Gun Rights Vs. Public Discomfort In Georgia
By Ernie Suggs and Rhonda Cook, The Atlanta Journal-Constitution (TNS)
ATLANTA — Barbara Cheng saw the news last week about a man walking through Atlanta’s airport with an assault rifle and 100 rounds of ammunition. Instantly, she flashed on the time two years ago when she and her kids strolled into a McDonald’s to find an armed man eating a Big Mac.
“The place was eerily quiet,” Cheng said of the restaurant along I-75 in North Georgia. “Obviously we weren’t the only ones disturbed.”
Her children couldn’t stop staring at the gun.

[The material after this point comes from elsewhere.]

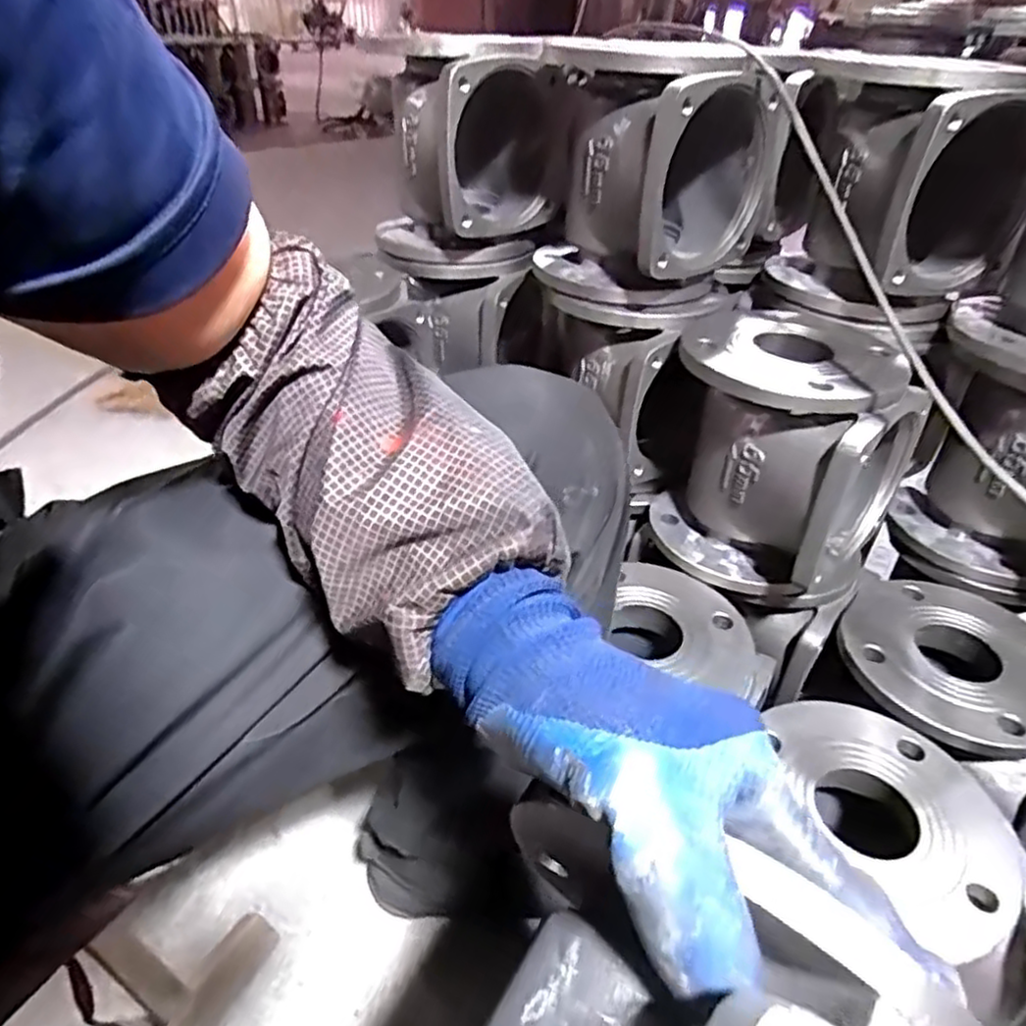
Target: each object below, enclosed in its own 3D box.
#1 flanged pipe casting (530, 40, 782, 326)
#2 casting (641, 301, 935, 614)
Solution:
[{"bbox_3d":[0.127,-0.307,0.664,0.193,0.222,0.175,28,44,31],"label":"flanged pipe casting"},{"bbox_3d":[0.233,-0.052,0.640,0.165,0.201,0.190,-27,45,-33],"label":"casting"}]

“I was incredibly angry because he obviously thought his so-called ‘rights’ trumped everyone else’s in that restaurant,” she said. “I hated that man and I still hate him. These are bullies.”
If people are nervous, Jim Cooley said, that’s their problem.
“It’s not a protest. We have rights, and the government thinks they can convert your right into a privilege,” said Cooley, a retired truck driver who was disabled by a heart attack.
Cooley was questioned, but not arrested. He reminded an officer outside the airport that under Georgia law, police may not detain anyone to find out whether they have a permit to carry a firearm (which is required for handguns only and not long guns like the AR-15).
“I was doing everything I was allowed to do within the law and all of a sudden I start getting approached because the police got phone calls,” Cooley said. “Instead of the police approaching me, they need to start educating the public. Put up signs in the airport saying firearms can be legally carried in the airport.”
He filmed and posted the incident, adding his experience to dozens of others in which gun rights activists have boldly armed themselves to make their points.
Cooley has been called crazy, a hero, confused, a patriot.
Gov. Nathan Deal, a Republican, joined those who said Cooley was technically correct and within his rights.
“In the unrestricted areas of the airport, the right to carry does exist,” the governor said. “I think that there again, that’s one of those balancing acts between individual freedom and general welfare of the public.”
Kathryn Grant, co-founder of GunSense Georgia Coalition, thinks the balance is off.
“There is not an airport official in the world who would say that carrying an AR-15 makes sense,” Grant said. “So the question is why would that be allowed to happen?”
In 2014, the Georgia General Assembly passed House Bill 60, known as the “Guns Everywhere Bill,” which for the first time expanded where Georgians could legally carry firearms, including into public schools, bars, churches, and some government buildings. Local school boards still have the authority to decide which school staffers may carry guns on campus.
Higher education is stricter. The University System bans guns from campus buildings, including dormitories. The only exception to the school and university restrictions is for gun owners, with a carry permit, who are picking up or dropping off someone.
Under the “Guns Everywhere Bill,” law enforcement officers may not detain an armed person for the sole purpose of asking whether the person has a license to carry a weapon.
Sheriff Howard Sills, the former president of the Georgia Sheriffs’ Association, said after the law changed, several calls came into the Putnam County sheriff’s office from people promising to test the new provisions.
“We were inundated with damn crazy people,” Sills said. “This airport thing is just an idjit who’s doing some crazy (stuff) to draw attention to himself. Or he’s looking for a lawsuit.”
Sills said the fatal shooting in Carrollton last week is an example of problems with the law. An officer responded to a report of an armed man at a gas station. According to a recording of the encounter, the officer first asked 40-year-old Kenneth Joel Dothard whether he had a carry permit and then whether he was a convicted felon, which would prohibit him from having a gun.
Dothard said he was a felon.
Cpl. Chad Cook repeatedly told Dothard not to pull his holstered gun. Cook shot and killed Dothard as he argued that he had the right to have the gun.
Noting that he can question and arrest a fisherman for not having a license, Sills said the gun law is absurd. “If I see you walking down the street with a handgun on your person, I can’t stop you. I can ask … but they don’t have to answer. … There’s nothing I can do.”